**Work to be completed:** Please pull everything from "Fanø, along with" down to "the Capital Region." out of the Danish news round-up, copying it word for word.

─── Selected excerpt

Danish News Round-Up: How active is your municipality?

In other news, there are plans in Gladsaxe to restore what was once northern Zealand’s fourth largest lake

A new University of Southern Denmark report, ‘Danmark i Bevægelse’ (Denmark in motion), maps how active the people of Denmark are on a daily basis. 

Active islanders
For example, it reveals that every third Copenhagener runs every week, while on Langeland only 10 percent go for a weekly jog. 

Nevertheless, most of the nation’s islanders are pretty active. For example, the residents on Læsø take part in the most outdoor activities per capita. While the inhabitants on Fanø are the most active. 

Fanø, along with Copenhagen and Ærø, emerged as the country’s three cycling hotspots. 

While some of Denmark’s least active municipalities are in Vestegnen – the western suburbs of the Capital Region.

Useful for municipalities
Lead author Bjarne Ibsen hopes the report can inform each municipality how to encourage its residents to be more active so they can “concretely target” their efforts.

“If you live in a place where there are many people who exercise, it is contagious,” he told TV2.

“Almost everyone answers that they are active, but the truth is often different.”

You can’t beat walking the dog
It might surprise many to learn that the most popular daily activity is not cycling, but walking the dog.

“It is something that people enjoy enormously, and which also increases health,” said Ibsen.

But many are missing out on the joys of exercise – “especially pensioners and the socially disadvantaged”, he warned.


New English-language guide for buying property in Denmark
Danske BOLIGadvokater has updated its English-language guide for foreigners who are interested in buying property in Denmark. The organisation, which will be present at International Citizens Day at DGI-Byen from September 24-25, contends that the need for such a guide, which it launched in March 2020, has grown steeply in recent years. In 2020, according to figures from EDC, foreigners accounted for 10 percent of all property purchases, but not without problems. “The language barrier is one thing. But the biggest barrier is probably that no two countries are alike when it comes to housing legislation. You simply cannot use the experience you have from your home country,” explained Charlotte Szymala from Danske BOLIGadvokater.

Plans to reintroduce lake to Gladsaxe looking increasingly likely
There are advanced plans to restore a lake in Søborg in the Capital Region municipality of Gladsaxe that has been dry since the late 18th century. Before work began on draining Søborg Lake 230 years ago, it was north Zealand’s fourth largest. By the 1870s, the 600-acre body of water was completely dry and converted into farmland, but agricultural efforts have grown increasingly more difficult of late. It has taken three years of negotiations with 63 landowners, who will all be compensated, to get permission to restore the lake. In total it will cost 93 million kroner to realise the dream of reintroducing a large nature area to the Capital Region, where birds, animals and plants can flourish.

Insane number of records for 91-year-old athlete … and pub quiz
Contestants in the Globe Quiz last night learned that the same man has world records for performing the most number of magic tricks underwater in three minutes, and also for blowing six bricks out of a Jenga tower with a straw attached to his nostril … frustratingly for some, the latter was an eliminator question that determined the winner of the whole night after a five-way tie (surely another world record?)! But how many records will he hold once he reaches the age of 91? In the case of Denmark’s Rosa Pedersen, she has six after smashing the high jump mark in the 90-94 age category over the weekend with a leap of 86 cm. The gallivanter from Greve holds the world records for the javelin and shot put in the 85-89 bracket, and for the long and high jump in both age groups.

Delta and being unvaccinated not a welcome combination
A new study carried out by Statens Serum Institut proves that the chances of somebody being hospitalised after getting infected with the Delta variant of COVID-19 are significantly reduced if they are fully vaccinated. Furthermore, the Delta strain, which is now completely dominant in most European countries, is 201 percent more likely to hospitalise people than the original Alpha strain.

──────
─── Raw data

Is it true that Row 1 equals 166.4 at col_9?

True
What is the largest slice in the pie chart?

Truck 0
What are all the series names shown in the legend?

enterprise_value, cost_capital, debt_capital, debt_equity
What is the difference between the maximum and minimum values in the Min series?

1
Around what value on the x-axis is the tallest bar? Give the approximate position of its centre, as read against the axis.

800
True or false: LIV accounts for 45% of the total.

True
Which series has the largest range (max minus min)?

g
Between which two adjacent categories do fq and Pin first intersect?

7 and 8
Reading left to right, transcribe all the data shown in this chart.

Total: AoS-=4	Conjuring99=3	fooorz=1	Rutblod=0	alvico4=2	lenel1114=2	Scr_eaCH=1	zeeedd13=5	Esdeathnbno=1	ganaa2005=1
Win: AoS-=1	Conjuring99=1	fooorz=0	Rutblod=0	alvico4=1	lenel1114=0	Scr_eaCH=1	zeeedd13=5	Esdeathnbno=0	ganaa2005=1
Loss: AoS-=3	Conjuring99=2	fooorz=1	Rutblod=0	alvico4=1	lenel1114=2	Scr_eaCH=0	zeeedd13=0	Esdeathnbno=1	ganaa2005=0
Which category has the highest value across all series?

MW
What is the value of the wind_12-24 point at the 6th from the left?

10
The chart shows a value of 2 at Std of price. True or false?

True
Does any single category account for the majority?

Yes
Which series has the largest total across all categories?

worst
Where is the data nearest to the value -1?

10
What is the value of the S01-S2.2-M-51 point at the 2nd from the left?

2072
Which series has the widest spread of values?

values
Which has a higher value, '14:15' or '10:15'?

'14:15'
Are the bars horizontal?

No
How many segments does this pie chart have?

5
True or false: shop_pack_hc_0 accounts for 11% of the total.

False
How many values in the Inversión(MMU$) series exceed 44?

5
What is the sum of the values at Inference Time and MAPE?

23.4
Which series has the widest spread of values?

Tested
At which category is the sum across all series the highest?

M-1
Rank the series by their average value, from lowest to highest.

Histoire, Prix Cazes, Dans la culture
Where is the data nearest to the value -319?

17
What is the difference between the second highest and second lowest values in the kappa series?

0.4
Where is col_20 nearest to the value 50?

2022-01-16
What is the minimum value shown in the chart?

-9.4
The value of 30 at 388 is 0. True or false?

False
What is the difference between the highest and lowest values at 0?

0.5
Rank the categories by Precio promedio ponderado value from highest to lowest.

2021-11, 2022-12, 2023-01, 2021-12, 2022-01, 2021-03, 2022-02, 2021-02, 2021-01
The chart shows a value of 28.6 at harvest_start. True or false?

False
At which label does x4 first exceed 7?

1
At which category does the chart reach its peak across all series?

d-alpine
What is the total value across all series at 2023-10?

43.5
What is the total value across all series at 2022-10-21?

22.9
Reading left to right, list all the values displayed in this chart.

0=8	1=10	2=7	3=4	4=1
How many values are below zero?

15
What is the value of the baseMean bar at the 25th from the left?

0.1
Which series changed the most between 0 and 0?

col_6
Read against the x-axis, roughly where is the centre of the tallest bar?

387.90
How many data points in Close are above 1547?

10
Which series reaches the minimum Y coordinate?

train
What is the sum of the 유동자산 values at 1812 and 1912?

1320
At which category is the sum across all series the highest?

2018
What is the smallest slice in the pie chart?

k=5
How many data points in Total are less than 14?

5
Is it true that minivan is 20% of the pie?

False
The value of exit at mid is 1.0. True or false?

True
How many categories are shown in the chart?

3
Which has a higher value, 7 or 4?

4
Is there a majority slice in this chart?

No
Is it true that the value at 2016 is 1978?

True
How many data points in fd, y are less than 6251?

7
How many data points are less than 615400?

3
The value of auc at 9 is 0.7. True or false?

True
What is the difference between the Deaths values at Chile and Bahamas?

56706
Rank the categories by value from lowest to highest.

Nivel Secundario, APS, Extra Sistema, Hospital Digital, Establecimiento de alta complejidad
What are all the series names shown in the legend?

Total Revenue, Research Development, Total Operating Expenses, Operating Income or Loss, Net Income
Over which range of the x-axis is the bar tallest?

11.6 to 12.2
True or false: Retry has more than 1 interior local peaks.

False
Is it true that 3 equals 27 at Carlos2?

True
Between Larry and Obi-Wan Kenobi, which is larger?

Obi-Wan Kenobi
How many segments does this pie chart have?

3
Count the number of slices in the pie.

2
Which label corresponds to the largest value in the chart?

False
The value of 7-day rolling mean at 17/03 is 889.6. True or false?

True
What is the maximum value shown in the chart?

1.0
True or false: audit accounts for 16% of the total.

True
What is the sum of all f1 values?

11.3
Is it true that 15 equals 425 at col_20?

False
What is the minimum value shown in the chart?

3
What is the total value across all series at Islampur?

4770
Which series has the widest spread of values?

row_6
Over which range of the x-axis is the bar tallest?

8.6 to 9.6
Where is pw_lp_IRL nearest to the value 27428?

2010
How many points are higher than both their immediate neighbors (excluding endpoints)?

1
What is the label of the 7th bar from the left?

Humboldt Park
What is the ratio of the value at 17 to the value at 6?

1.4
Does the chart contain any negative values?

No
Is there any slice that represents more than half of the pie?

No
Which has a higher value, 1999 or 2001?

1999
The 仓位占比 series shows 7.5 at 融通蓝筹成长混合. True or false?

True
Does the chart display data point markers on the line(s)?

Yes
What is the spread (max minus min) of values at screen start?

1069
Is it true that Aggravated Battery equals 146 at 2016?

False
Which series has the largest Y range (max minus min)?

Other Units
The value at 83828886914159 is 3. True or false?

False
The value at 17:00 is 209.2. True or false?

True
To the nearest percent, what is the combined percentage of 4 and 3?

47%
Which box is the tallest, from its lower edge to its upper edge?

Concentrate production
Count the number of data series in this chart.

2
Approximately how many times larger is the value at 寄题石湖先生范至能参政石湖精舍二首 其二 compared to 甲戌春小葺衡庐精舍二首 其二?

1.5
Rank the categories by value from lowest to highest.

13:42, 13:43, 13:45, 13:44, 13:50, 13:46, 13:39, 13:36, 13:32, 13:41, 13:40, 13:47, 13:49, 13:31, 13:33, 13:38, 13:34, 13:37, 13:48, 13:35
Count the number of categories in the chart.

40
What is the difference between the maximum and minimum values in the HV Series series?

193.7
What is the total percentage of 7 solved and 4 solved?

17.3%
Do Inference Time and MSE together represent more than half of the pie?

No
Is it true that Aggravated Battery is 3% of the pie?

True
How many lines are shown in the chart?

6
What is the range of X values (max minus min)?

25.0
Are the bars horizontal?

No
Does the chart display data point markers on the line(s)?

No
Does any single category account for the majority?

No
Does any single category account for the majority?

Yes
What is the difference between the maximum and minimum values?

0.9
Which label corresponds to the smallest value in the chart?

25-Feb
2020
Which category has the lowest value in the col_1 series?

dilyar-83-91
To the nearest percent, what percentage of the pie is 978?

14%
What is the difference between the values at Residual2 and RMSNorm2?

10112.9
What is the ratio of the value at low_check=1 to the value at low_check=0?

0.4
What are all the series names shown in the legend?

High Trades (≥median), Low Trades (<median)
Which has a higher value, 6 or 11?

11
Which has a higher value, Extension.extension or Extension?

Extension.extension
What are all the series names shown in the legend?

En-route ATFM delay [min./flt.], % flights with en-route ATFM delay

──────

**Task solution:**
Fanø, along with Copenhagen and Ærø, emerged as the country’s three cycling hotspots. 

While some of Denmark’s least active municipalities are in Vestegnen – the western suburbs of the Capital Region.